Here’s what the doctor failed to mention:

  1. You are literally OUT for two weeks.  At the minimum.  It’s not two weeks of pain, it’s two weeks of doing nothing.  I couldn’t even concentrate to work from home.
  2. Set an alarm for every 4 hours to take pain meds. If you don’t, you will wake up feeling like death for an hour, and have to ice your face while you wait for the pain meds to kick in again.  And that’s if you can swallow them.
  3. The swelling is what causes the most pain/discomfort.  When I left the hospital they gave me an anti-inflammatory to take for five days, but only five because it can cause liver issues.  Let me tell you, I rationed that like no other. It was better than the pain meds and helped me to sleep.
  4. Even protein shakes hurt going down. You can literally only have things with absolutely no texture.  Popsicles are clutch.
  5. When you do start eating solids, and by solids I mean mashed potatoes, it will take at least 30 minutes to eat half a cup.  You are going to have to learn to eat again.
  6. Your blood sugars will be the best you’ve ever seen them, because you aren’t eating!
  7. Forget talking. You’ll maybe whisper for 2 weeks. Then have half a voice for the next two.
  8. And don’t even try to whisper close to someone’s face.  Your breath will be bad. Really bad. Like my mom wanted to call my doctor because she thought something was wrong bad.
  9. Once you can eat something solid again, DO NOT BINGE. DO NOT EAT JUNK FOOD. DO NOT GO CRAZY. Because your body has not had this crap for so long, it can’t handle it.  Guess who threw up chicken wings and fries her first night eating solid food??? (But seriously, tell me you wouldn’t be craving these wings either).

I’m pretty sure I blacked out the three weeks after my tonsillectomy. I really remember very little.  My mom somehow moved me into a new home. I definitely could not have survived without her.

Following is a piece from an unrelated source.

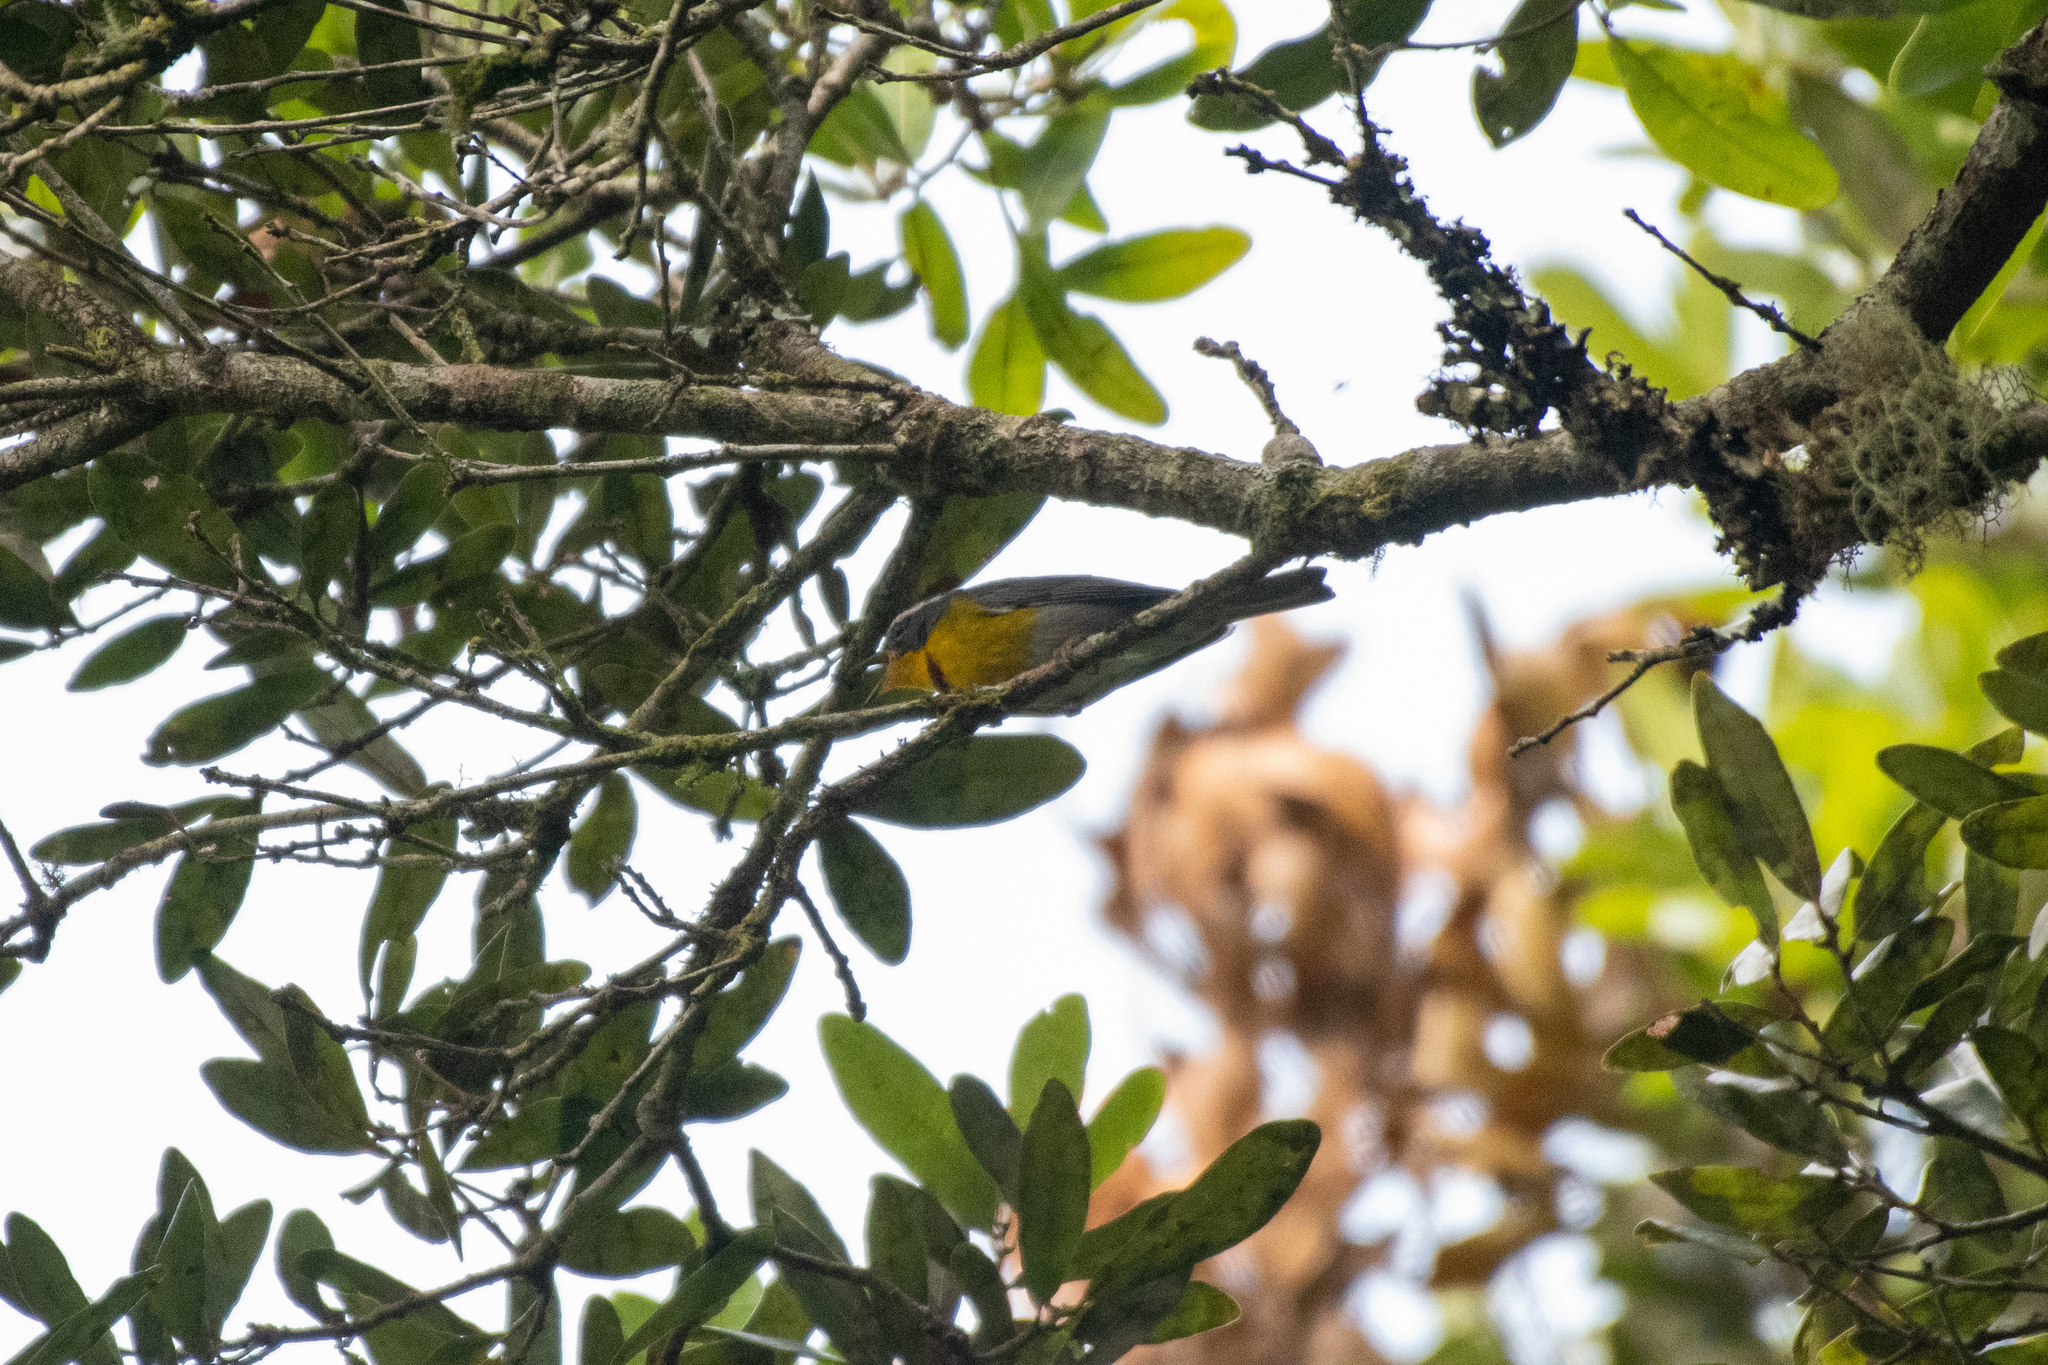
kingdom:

Was it worth it? Definitely.

According to my Pillow app on my Apple Watch, my sleep quality has drastically improved.  Also, I can work out!  Granted, it’s been slow getting back into it after first breaking my wrist and then having the surgery soon after that healed. But I can feel it when I run or get my heart rate up.  Air can actually flow through my nose and into my lungs.  It’s almost liberating. If you need a tonsillectomy, you should get it done, but really be ready. I thought I had a high pain tolerance, but definitely fell to the mercy of tonsillectomy pain. Again, the younger the surgery, the less painful the recovery (at least with a tonsillectomy) so if there’s even a remote possibility tonsils are affecting your child, just get them taken out and save them the pain later.